Resolving our Debt-related Health Difficulties
Happy Money, a platform designed to reframe our relationship with money and promote happiness, discovered that since the onset of the Covid-19 pandemic, income disruption has been a significant factor in the rise in stress levels. The research revealed that those who lost their jobs experienced a 20% increase in overall stress and a 49% increase in financial stress compared to those whose employment was unaffected.
“Importantly, your mental health and happiness depend less on your income and more on your ability to cover all of your expenses,” Elizabeth Dunn, Ph.D., chief science officer at Happy Money, tells Health.

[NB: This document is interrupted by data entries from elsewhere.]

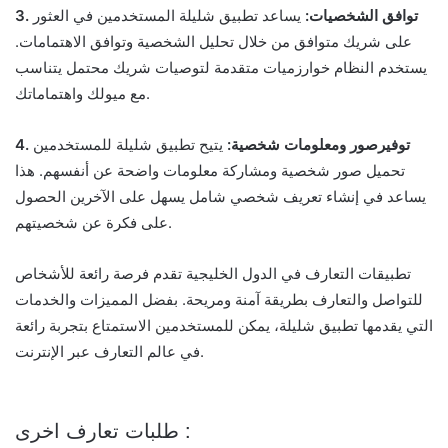
3. توافق الشخصيات:
يساعد تطبيق شليلة المستخدمين في العثور
على شريك متوافق من خلال تحليل الشخصية وتوافق الاهتمامات.
يستخدم النظام خوارزميات متقدمة لتوصيات شريك محتمل يتناسب
مع ميولك واهتماماتك.
4. توفيرصور ومعلومات شخصية:
يتيح تطبيق شليلة للمستخدمين
تحميل صور شخصية ومشاركة معلومات واضحة عن أنفسهم. هذا
يساعد في إنشاء تعريف شخصي شامل يسهل على الآخرين الحصول
على فكرة عن شخصيتهم.
تطبيقات التعارف في الدول الخليجية تقدم فرصة رائعة للأشخاص
للتواصل والتعارف بطريقة آمنة ومريحة. بفضل المميزات والخدمات
التي يقدمها تطبيق شليلة، يمكن للمستخدمين الاستمتاع بتجربة رائعة
في عالم التعارف عبر الإنترنت.
طلبات تعارف اخرى :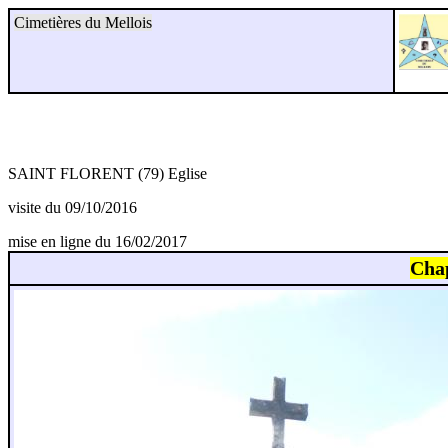
Cimetières du Mellois
SAINT FLORENT (79) Eglise
visite du 09/10/2016
mise en ligne du 16/02/2017
Cha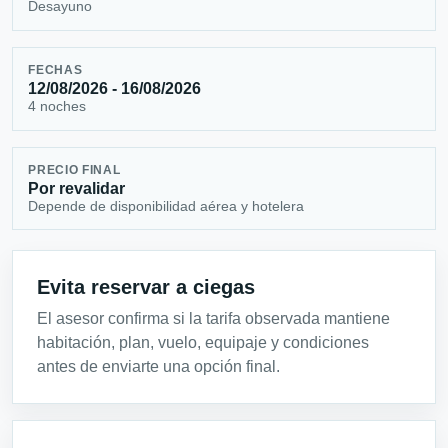
Desayuno
FECHAS
12/08/2026 - 16/08/2026
4 noches
PRECIO FINAL
Por revalidar
Depende de disponibilidad aérea y hotelera
Evita reservar a ciegas
El asesor confirma si la tarifa observada mantiene
habitación, plan, vuelo, equipaje y condiciones
antes de enviarte una opción final.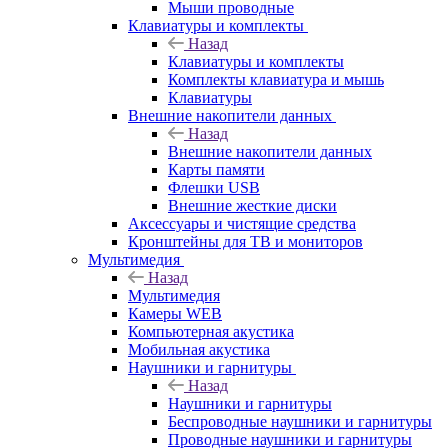
Мыши проводные
Клавиатуры и комплекты
Назад
Клавиатуры и комплекты
Комплекты клавиатура и мышь
Клавиатуры
Внешние накопители данных
Назад
Внешние накопители данных
Карты памяти
Флешки USB
Внешние жесткие диски
Аксессуары и чистящие средства
Кронштейны для ТВ и мониторов
Мультимедия
Назад
Мультимедия
Камеры WEB
Компьютерная акустика
Мобильная акустика
Наушники и гарнитуры
Назад
Наушники и гарнитуры
Беспроводные наушники и гарнитуры
Проводные наушники и гарнитуры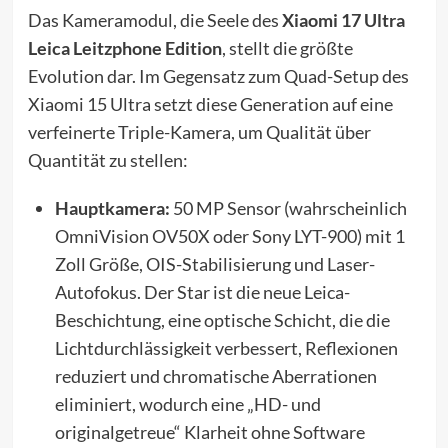
Das Kameramodul, die Seele des
Xiaomi 17 Ultra
Leica Leitzphone Edition
, stellt die größte
Evolution dar. Im Gegensatz zum Quad-Setup des
Xiaomi 15 Ultra setzt diese Generation auf eine
verfeinerte Triple-Kamera, um Qualität über
Quantität zu stellen:
Hauptkamera:
50 MP Sensor (wahrscheinlich
OmniVision OV50X oder Sony LYT-900) mit 1
Zoll Größe, OIS-Stabilisierung und Laser-
Autofokus. Der Star ist die neue Leica-
Beschichtung, eine optische Schicht, die die
Lichtdurchlässigkeit verbessert, Reflexionen
reduziert und chromatische Aberrationen
eliminiert, wodurch eine „HD- und
originalgetreue“ Klarheit ohne Software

Therefore, the feeling of not being able to pay your bills, make next month’s rent, or pay off your debt appears to have a significant negative impact on mental health.
Additionally, Happy Money’s research revealed that people in debt are interested in hearing from others in similar situations about topics such as how they paid off their debt and the obstacles they overcame. In other words, one of the best ways to combat the anxiety, stress, and other negative health effects associated with debt may be to begin speaking more openly about money problems.
“It is crucial that we all begin sharing our financial highs and lows in order to normalize discussing money and remove the stigma surrounding it,” says Dunn. “We encourage people to discuss and consider what a rich life means to them. Rich is not defined by the amount of money in your bank account, but by what makes you happy and fulfilled in significant and enduring ways.
- How does debt impact your overall stress levels and emotional well-being?